Collected data
▬▬▬▬▬▬▬▬▬▬
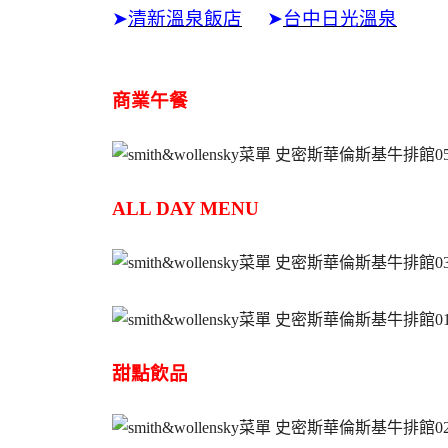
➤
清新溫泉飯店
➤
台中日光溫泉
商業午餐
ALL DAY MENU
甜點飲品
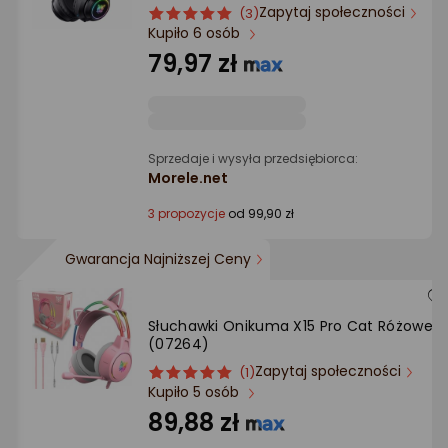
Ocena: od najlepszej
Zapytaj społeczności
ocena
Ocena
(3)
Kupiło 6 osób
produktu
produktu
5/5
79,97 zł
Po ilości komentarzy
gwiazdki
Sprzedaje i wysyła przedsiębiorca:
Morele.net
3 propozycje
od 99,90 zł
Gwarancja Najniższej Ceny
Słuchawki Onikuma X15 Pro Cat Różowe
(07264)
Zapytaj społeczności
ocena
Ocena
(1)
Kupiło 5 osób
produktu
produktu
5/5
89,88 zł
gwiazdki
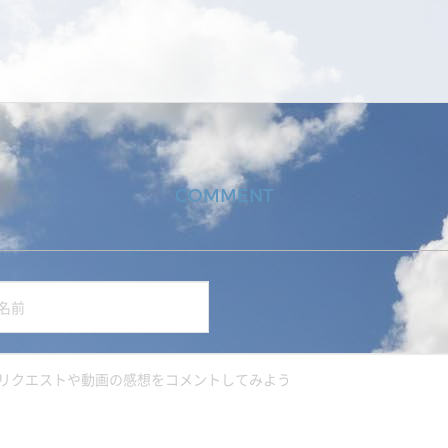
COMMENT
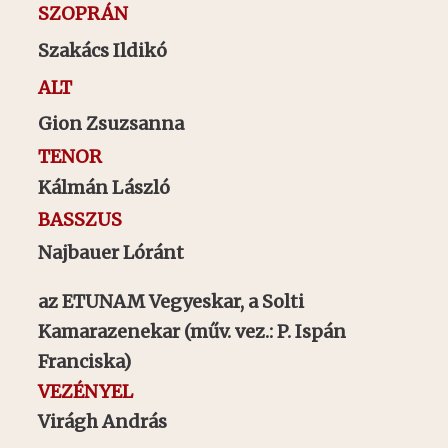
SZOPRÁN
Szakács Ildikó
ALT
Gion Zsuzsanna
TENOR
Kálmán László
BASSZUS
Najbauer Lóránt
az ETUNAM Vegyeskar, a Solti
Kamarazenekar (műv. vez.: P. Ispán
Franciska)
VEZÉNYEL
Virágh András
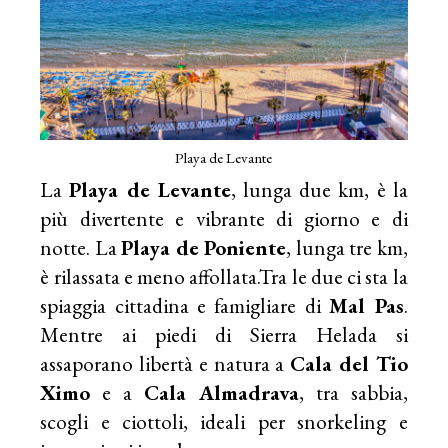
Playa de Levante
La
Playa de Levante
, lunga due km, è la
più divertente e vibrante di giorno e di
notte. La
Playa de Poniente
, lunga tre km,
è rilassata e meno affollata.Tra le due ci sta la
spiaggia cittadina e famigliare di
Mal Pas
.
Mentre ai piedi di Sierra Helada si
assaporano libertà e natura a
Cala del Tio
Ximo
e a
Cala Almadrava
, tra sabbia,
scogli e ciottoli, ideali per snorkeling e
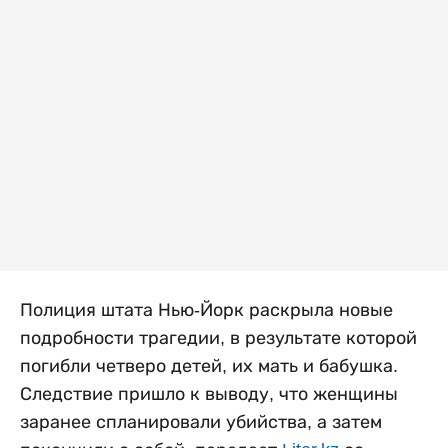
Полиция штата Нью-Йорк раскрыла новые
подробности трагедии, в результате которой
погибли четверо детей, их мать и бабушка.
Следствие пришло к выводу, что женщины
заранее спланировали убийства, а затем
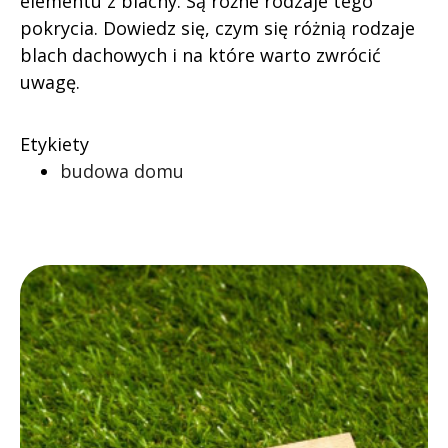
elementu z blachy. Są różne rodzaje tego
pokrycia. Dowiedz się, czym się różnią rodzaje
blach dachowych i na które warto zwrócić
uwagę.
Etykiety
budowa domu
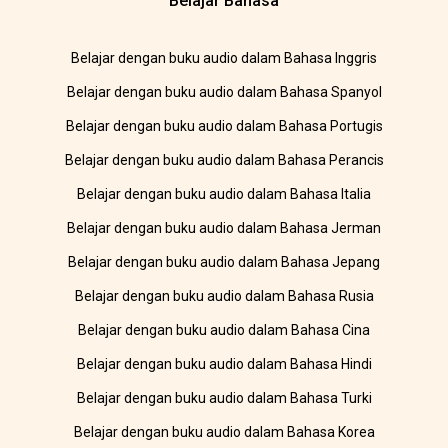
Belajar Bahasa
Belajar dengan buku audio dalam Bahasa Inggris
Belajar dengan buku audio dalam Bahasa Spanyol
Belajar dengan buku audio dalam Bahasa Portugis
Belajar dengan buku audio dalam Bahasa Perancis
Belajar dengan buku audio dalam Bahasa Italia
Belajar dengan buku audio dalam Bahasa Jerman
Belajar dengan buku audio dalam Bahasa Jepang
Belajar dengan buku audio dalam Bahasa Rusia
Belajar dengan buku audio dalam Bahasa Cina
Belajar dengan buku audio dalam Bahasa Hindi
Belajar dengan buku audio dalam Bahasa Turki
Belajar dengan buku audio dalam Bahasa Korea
▬▬▬▬▬▬▬▬▬▬
=== Task statement ===
Duplicate the listing above line for line, omitting the pictures.

=== Output for this task ===
➤
清新溫泉飯店
➤
台中日光溫泉
商業午餐
ALL DAY MENU
甜點飲品
Ocena: od najlepszej
Zapytaj społeczności
ocena
Ocena
(3)
Kupiło 6 osób
produktu
produktu
5/5
79,97 zł
Po ilości komentarzy
gwiazdki
Sprzedaje i wysyła przedsiębiorca:
Morele.net
3 propozycje
od 99,90 zł
Gwarancja Najniższej Ceny
Słuchawki Onikuma X15 Pro Cat Różowe
(07264)
Zapytaj społeczności
ocena
Ocena
(1)
Kupiło 5 osób
produktu
produktu
5/5
89,88 zł
gwiazdki
COMMENT
SZOPRÁN
Szakács Ildikó
ALT
Gion Zsuzsanna
TENOR
Kálmán László
BASSZUS
Najbauer Lóránt
az ETUNAM Vegyeskar, a Solti
Kamarazenekar (műv. vez.: P. Ispán
Franciska)
VEZÉNYEL
Virágh András
Playa de Levante
La
Playa de Levante
, lunga due km, è la
più divertente e vibrante di giorno e di
notte. La
Playa de Poniente
, lunga tre km,
è rilassata e meno affollata.Tra le due ci sta la
spiaggia cittadina e famigliare di
Mal Pas
.
Mentre ai piedi di Sierra Helada si
assaporano libertà e natura a
Cala del Tio
Ximo
e a
Cala Almadrava
, tra sabbia,
scogli e ciottoli, ideali per snorkeling e
Полиция штата Нью-Йорк раскрыла новые
подробности трагедии, в результате которой
погибли четверо детей, их мать и бабушка.
Следствие пришло к выводу, что женщины
заранее спланировали убийства, а затем
elementu z blachy. Są różne rodzaje tego
pokrycia. Dowiedz się, czym się różnią rodzaje
blach dachowych i na które warto zwrócić
uwagę.
Etykiety
budowa domu
Belajar Bahasa
Belajar dengan buku audio dalam Bahasa Inggris
Belajar dengan buku audio dalam Bahasa Spanyol
Belajar dengan buku audio dalam Bahasa Portugis
Belajar dengan buku audio dalam Bahasa Perancis
Belajar dengan buku audio dalam Bahasa Italia
Belajar dengan buku audio dalam Bahasa Jerman
Belajar dengan buku audio dalam Bahasa Jepang
Belajar dengan buku audio dalam Bahasa Rusia
Belajar dengan buku audio dalam Bahasa Cina
Belajar dengan buku audio dalam Bahasa Hindi
Belajar dengan buku audio dalam Bahasa Turki
Belajar dengan buku audio dalam Bahasa Korea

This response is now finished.